When parents suddenly pass away, you feel sad even if told not to. The emptiness in your heart is great. But if parents lie in bed for a long time, the situation changes. If they lie in bed for 3 or 5 years, children can’t properly work or maintain family life, pouring all their energy into caregiving and suffering terribly. When the whole family gathers thinking they’ll pass away this time, but they recover again, and this repeats several times – what happens? Immunity develops through this process. That’s why they say there are no filial children in long illnesses. It means long illness cuts emotional ties.

From the dying person’s perspective, sudden death is most comfortable. But considering those left behind, it’s better to be sick for a while before dying. Because emotional ties need to be cut. So don’t feel too disappointed if your parents passed away suddenly; think of it as good for them instead. Conversely, if your parents suffer from a long illness, understand it as ‘They’re doing this to help us let go.’

Either way is fine. But we cry out when suffering from long illness, and cry out again feeling disappointed by sudden death. This is the problem. These are just phenomena that occur in the world. Sudden death leaves regret, while death after long illness brings hardship – that’s the only difference.

Living alone inevitably has some shortcomings compared to living together. But there’s also comfort in it, isn’t there? Even when a married couple lives in the same house, they have to be mindful of each other. They have to watch each other’s moods, suspicions arise, and when one comes home late, the other has to wake up from sleep – there are many inconveniences. When you live alone, you hardly have to worry about such things.

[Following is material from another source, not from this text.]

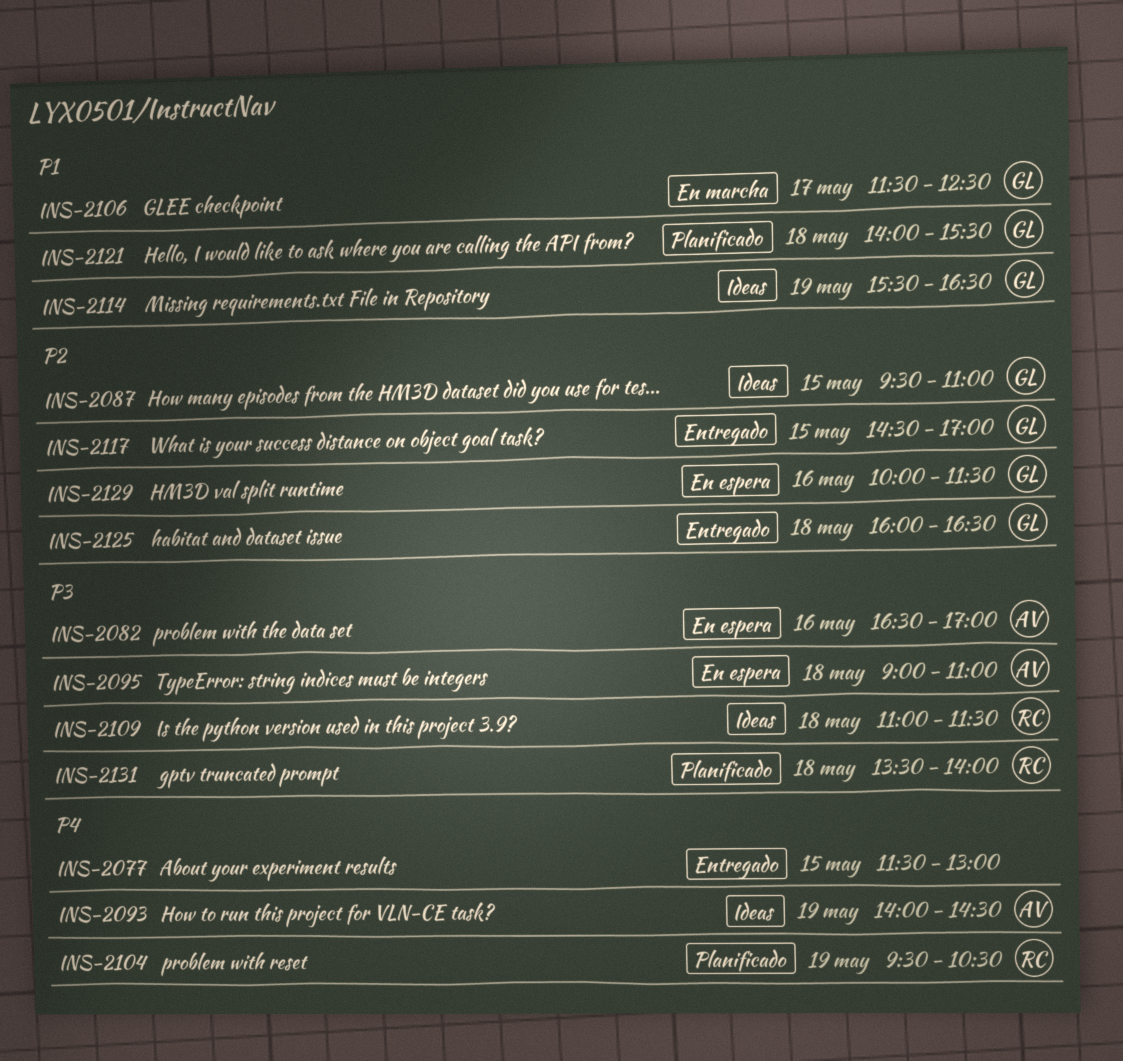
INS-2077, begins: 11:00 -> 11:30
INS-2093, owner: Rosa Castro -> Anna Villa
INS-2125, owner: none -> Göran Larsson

When a married couple who have been living together are separated due to an overseas assignment, it’s difficult at first. As time passes, they become accustomed to that lifestyle and find it comfortable. Then when they reunite, they actually feel uncomfortable and conflicts may arise. That’s why it’s better for couples to live together without separation if possible. After all, human life is all about habits.

You should try to live more confidently too. Then the heavy burden on your children’s shoulders will naturally be lifted.”

“Thank you. I understand well.”

Tomorrow, Sunim will spend the entire day surveying Laos and conducting scheduled meetings with local people.